About the time I realized the flock was less than 20 feet out, one of the balloons popped in the heat building under the deck. The dowitchers looked up, saw that nothing bad had happened and commenced feeding and wading again.
This was not true, however, when a silent peregrine falcon flew high overhead; the birds flushed with a cacophony of chip notes and with a rush of wings that sounded like a stiff wind through fir trees, not to return until long after the predator was gone. I had never wanted less to see a peregrine in my life.
The birds have spent the breeding season along the Arctic coasts of Northwestern Alaska and Eastern Siberia since their May passage through Utah. Another flock of 5,500 or so long-billed dowitchers that I watched on the Willard Spur just last week could easily have been on Siberia’s Arctic coast a few weeks ago … and they didn’t even look tired!
They seethed gently through the surface water, some wading; some foraging; some standing still to preen by scissoring their breast feathers with their long bills; and some tucking one long leg under their belly feathers and bills into their scapulars to rest. Small groups flew between the flock I watched and a second flock of equal size across the spur and within the boundary of Bear River Refuge, narrating their short flights with constant “keet!” chipping notes.
This time, I was watching from dry land after having walked with my spotting scope about two miles out on the north dike of Willard Reservoir. Where stands of reeds give way to glassy surface water in the spur north of the reservoir, thousands of individual dowitchers clustered so thickly that they looked like brown mudflats. But they were brown bird flats, as unwary as in spring, and perfect subjects for studying again.
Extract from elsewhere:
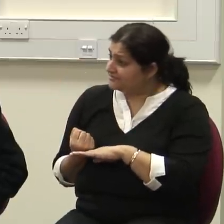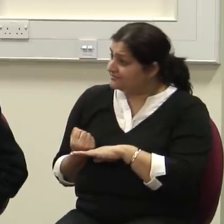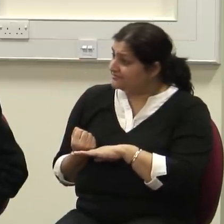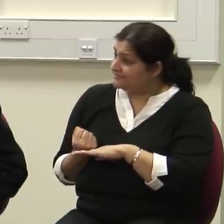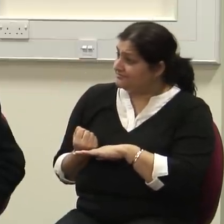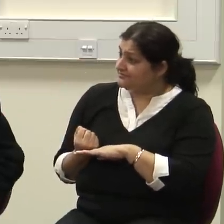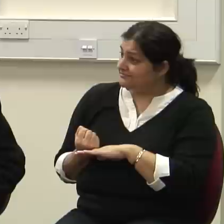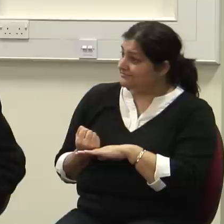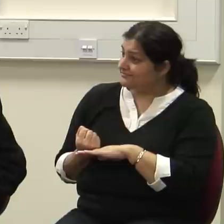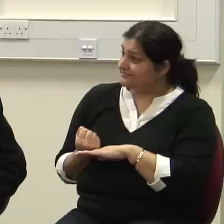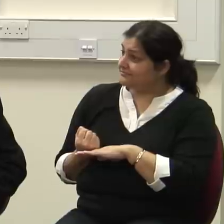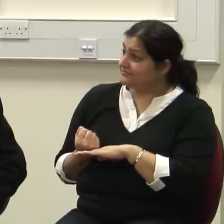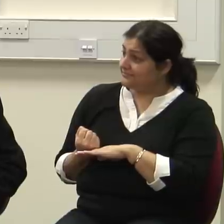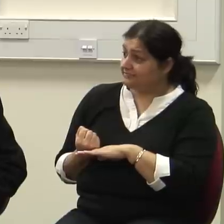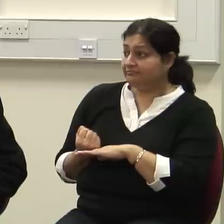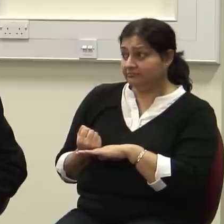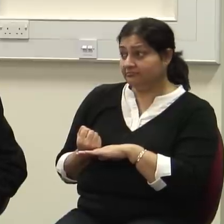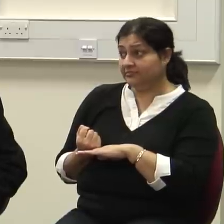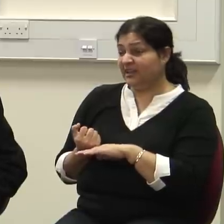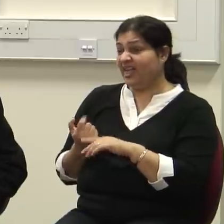And therefore, it can also do a lot of good.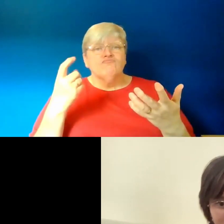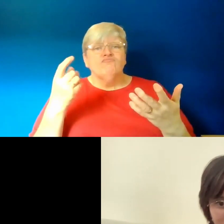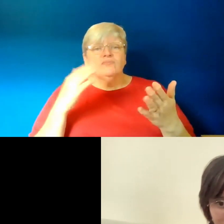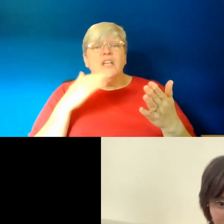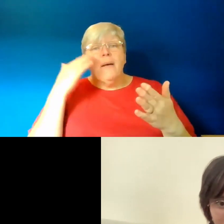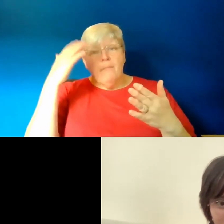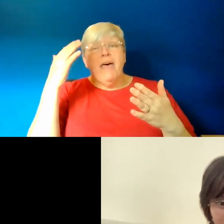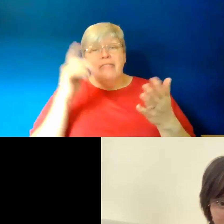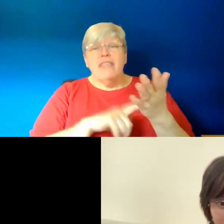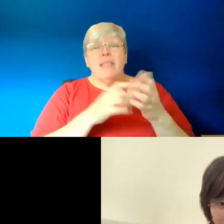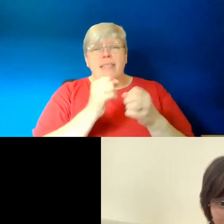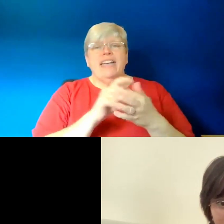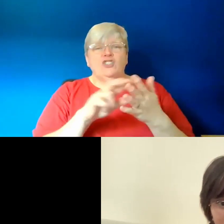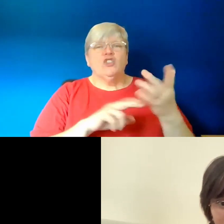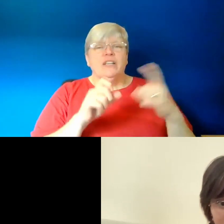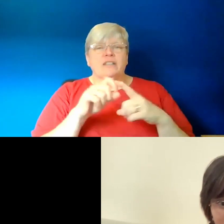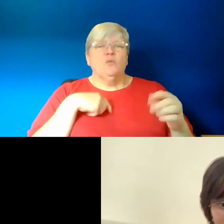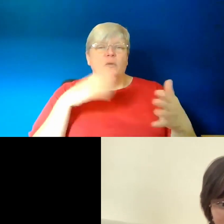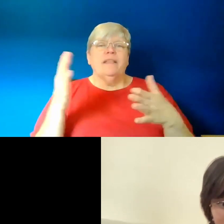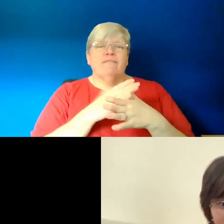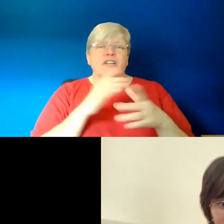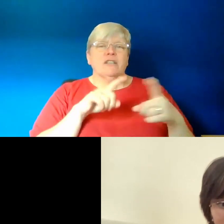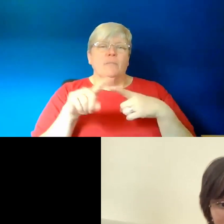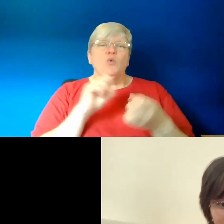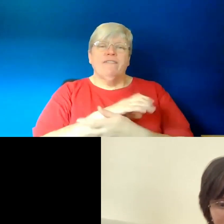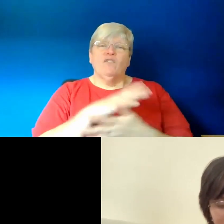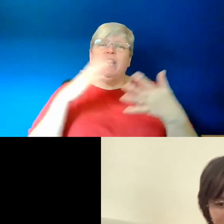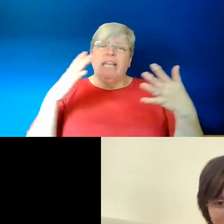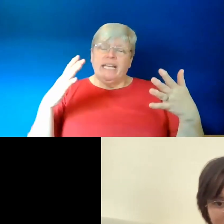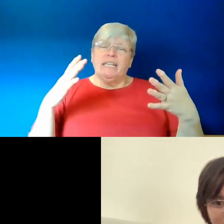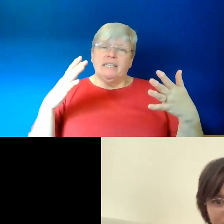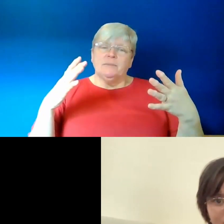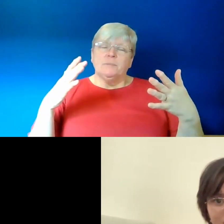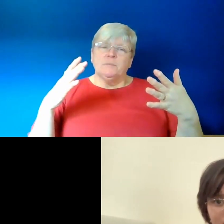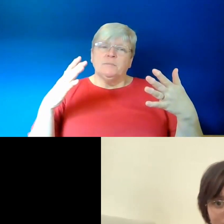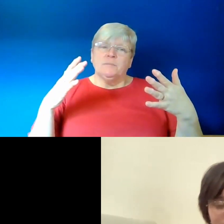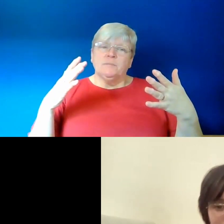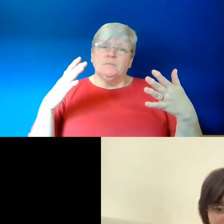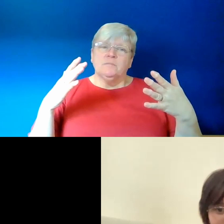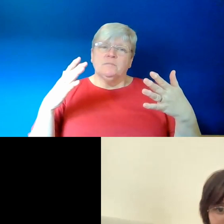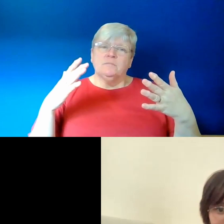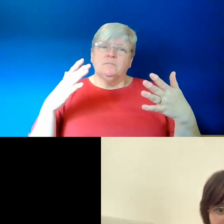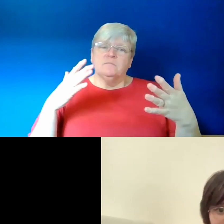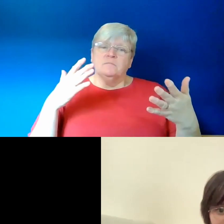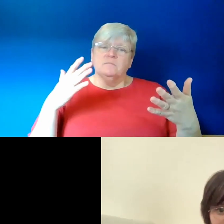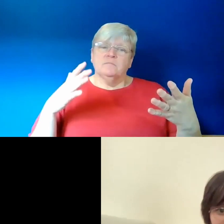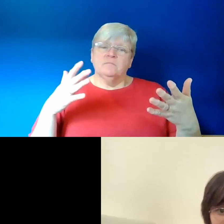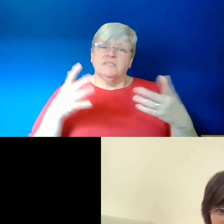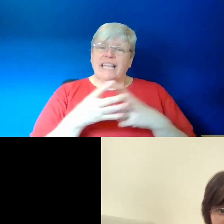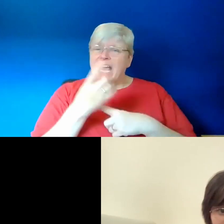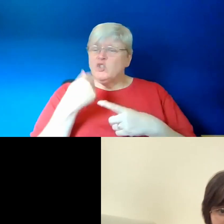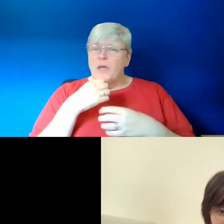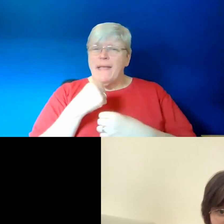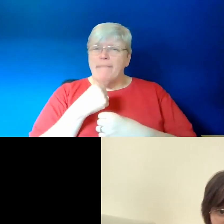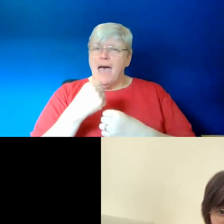and legends one would probably feel most freeing and would kind of get you in the habit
The long-billed dowitcher is a shorebird with long legs for wading and a long beak for probing for insects, worms and crustaceans. As with many shorebirds, its plumage is variegated browns, grays and whites and often challenges the identification skills of even the most careful birders due to similar-looking birds like Wilson’s snipe and short-billed dowitcher. The species prefers the surface water of freshwater wetlands and is known for its iconic probing method often termed sewing-machine foraging.
Now on their fall migration, flocks are a mixture of birds still in rufous breeding plumage, half-and-half rufous breeding and bland gray winter plumage into which they’re molting, and hatch-year young wearing their first juvenal feathers. Each bird stretches up to 10 inches long, but some of that length is the long, skinny bill and they may seem shorter. They’re plump and the flocks are densely packed. It’s no wonder that the practice of market hunting reduced their numbers in the 19th century before laws like the Migratory Bird Treaty Act outlawed hunting them.
It’s also possible that any flock so unwary that it can be approached in an orange boat with balloons popping made them easy targets in great numbers. I’m just glad their unwary nature makes them so observable that I could watch last week’s 11,000 close to home on Willard Spur.